İDRİS GÜRSOY | YORUM
Yıl 1954… Yunanistan, Kıbrıs sorununu BM’ye taşımıştı. İngiltere, Türkiye ve Yunanistan’ı üçlü bir konferans için Londra’ya davet etti. 29 Ağustos’ta zirve gerçekleşecekti. Ankara’da gündem Kıbrıs’tı.
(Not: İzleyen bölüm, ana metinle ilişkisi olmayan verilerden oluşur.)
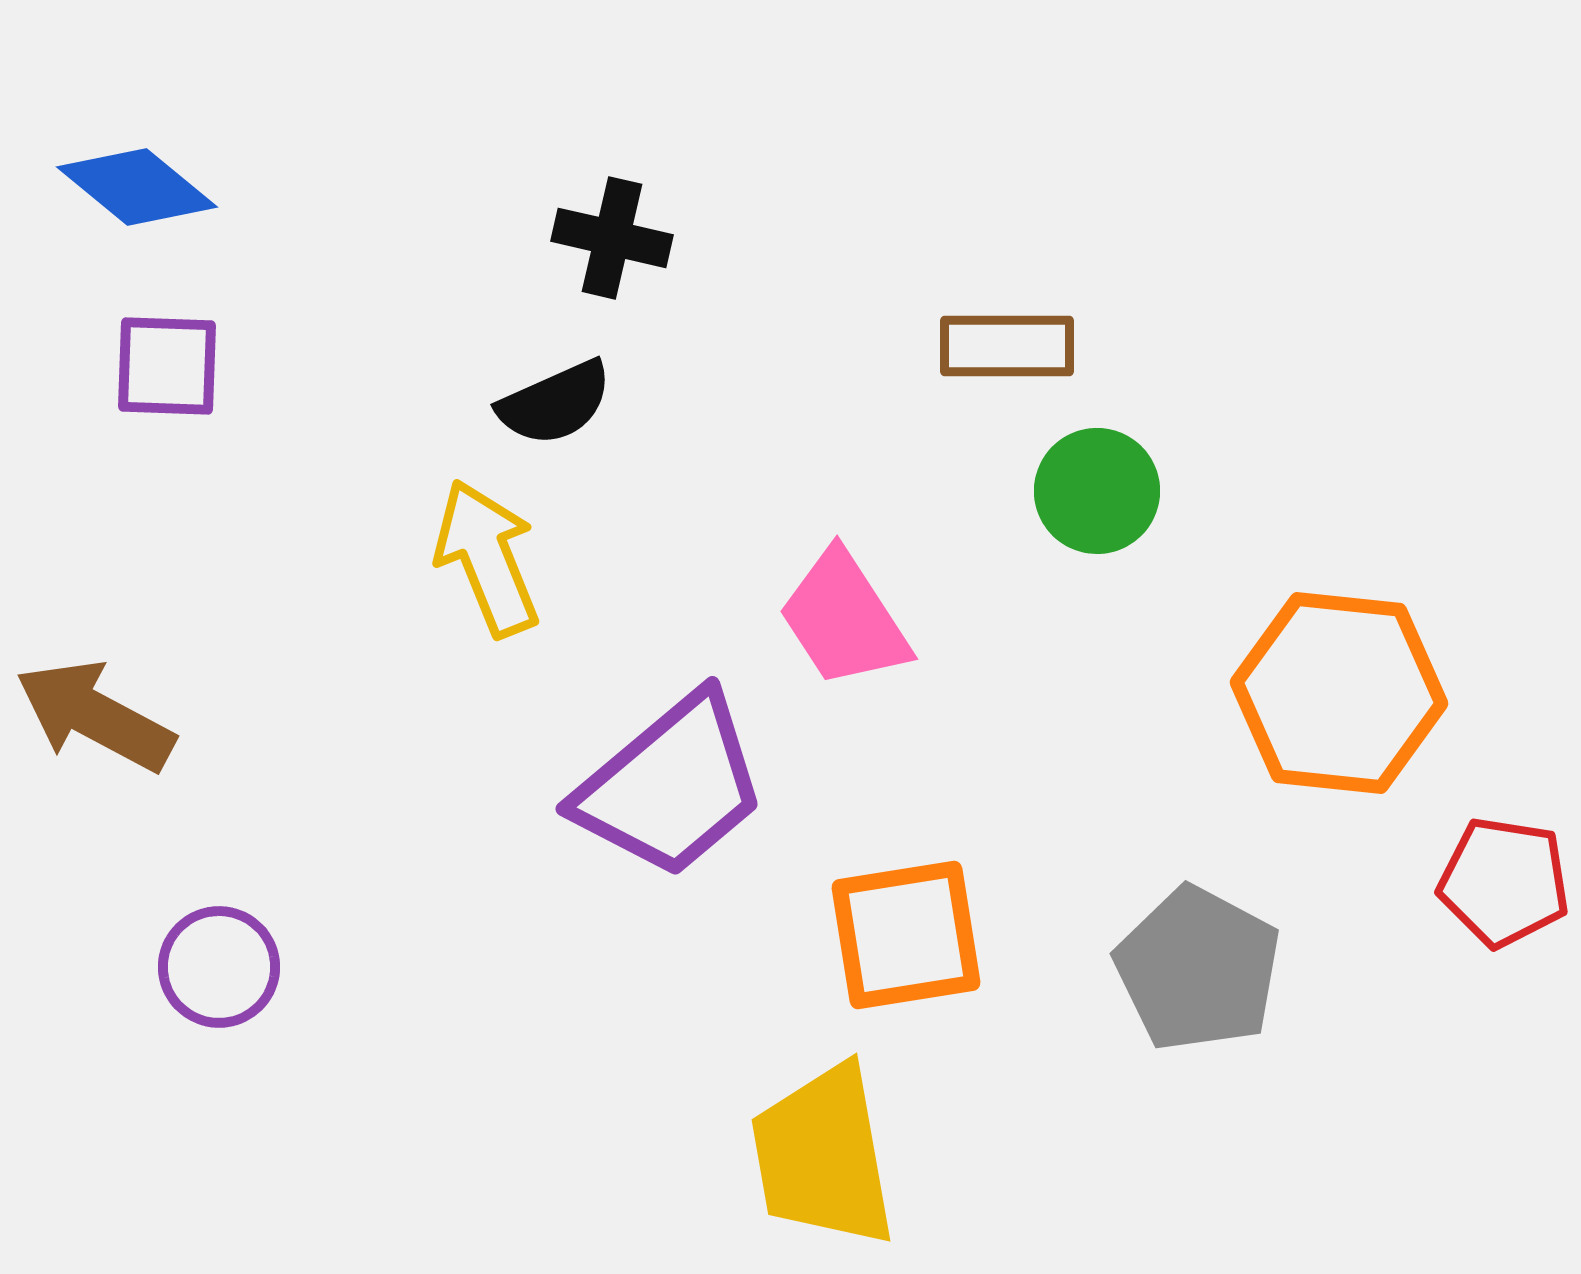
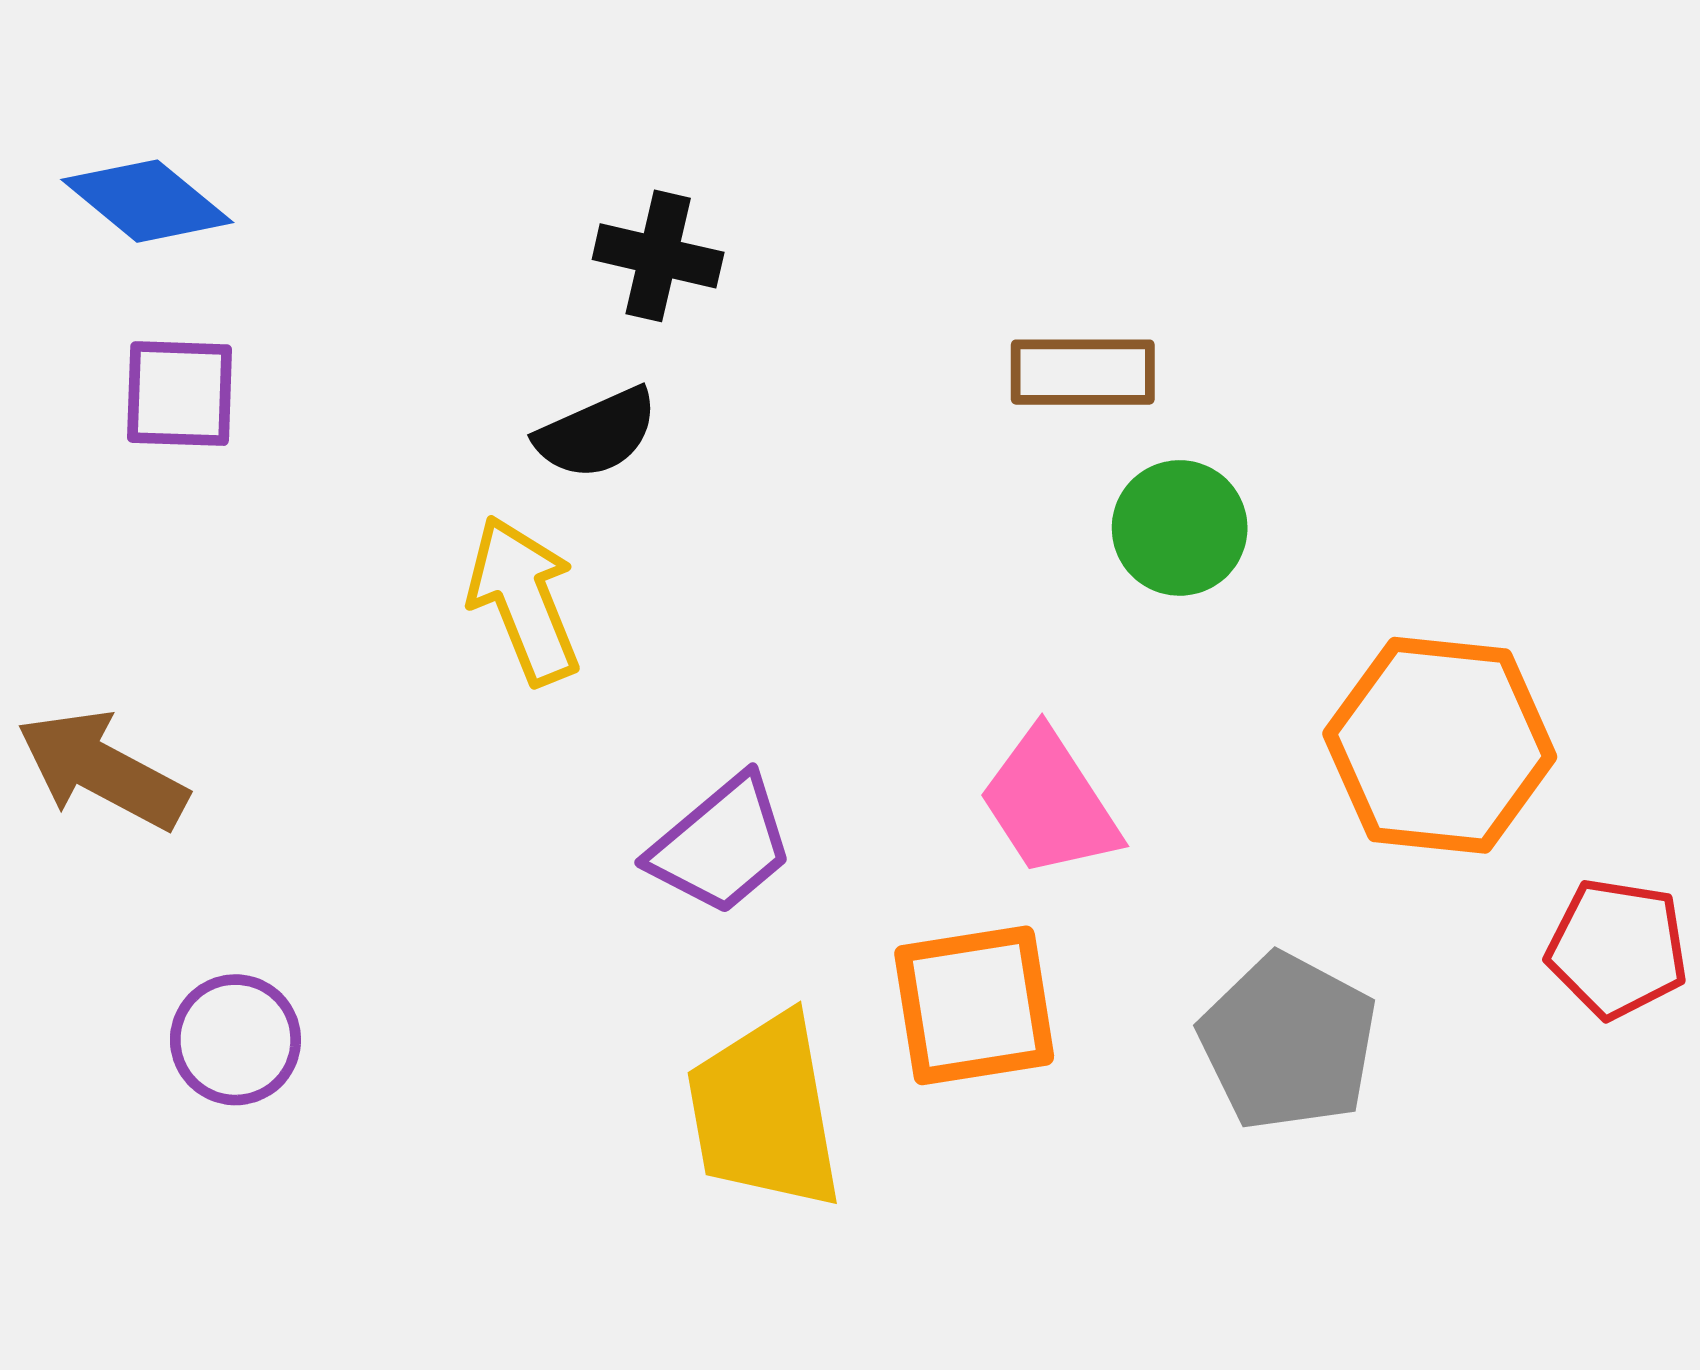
pink trapezoid: (844, 619) -> (1049, 803), moved
purple trapezoid: (671, 786) -> (722, 845), size x0.7
yellow trapezoid: (823, 1156) -> (765, 1112), moved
5 Eylül’de, Dışişleri Bakanı Fatin Rüştü Zorlu, Londra’dan Başbakan Adnan Menderes’e bir telgraf gönderdi. Zorlu, görüşmelerde zor durumda kaldığını anlatıyor ve ‘orada artık ‘dizginlenemeyen’ bir Türk kamuoyundan söz etmeyi arzuladığını’ yazıyordu.
Mesaj alınmıştı…
Basında Rumlar’ı hedef alan haberlerin sayısında olağanüstü bir artış kaydedildi. Patrikhane, Kıbrıslı Rumlar’ın lideri Makarios’u desteklemekle’ suçlanıyordu. Bu arada adı ilk defa duyulan ve sonradan kaybolan bazı dernekler ortaya çıktı!
Kim kurdurmuştu bu dernekleri?
Kıbrıs Türktür Cemiyeti (KTC) ve Türkiye Milli Talebe Federasyonu (TMTF) başı çekiyordu. Bildiriler basılıyor, protesto gösterileri düzenleniyordu. Talebe Birliği, Yunan pasaportlu Rumlar’ın mallarının müsadere edilip, yurtdışına çıkarılmalarını talep ediyordu!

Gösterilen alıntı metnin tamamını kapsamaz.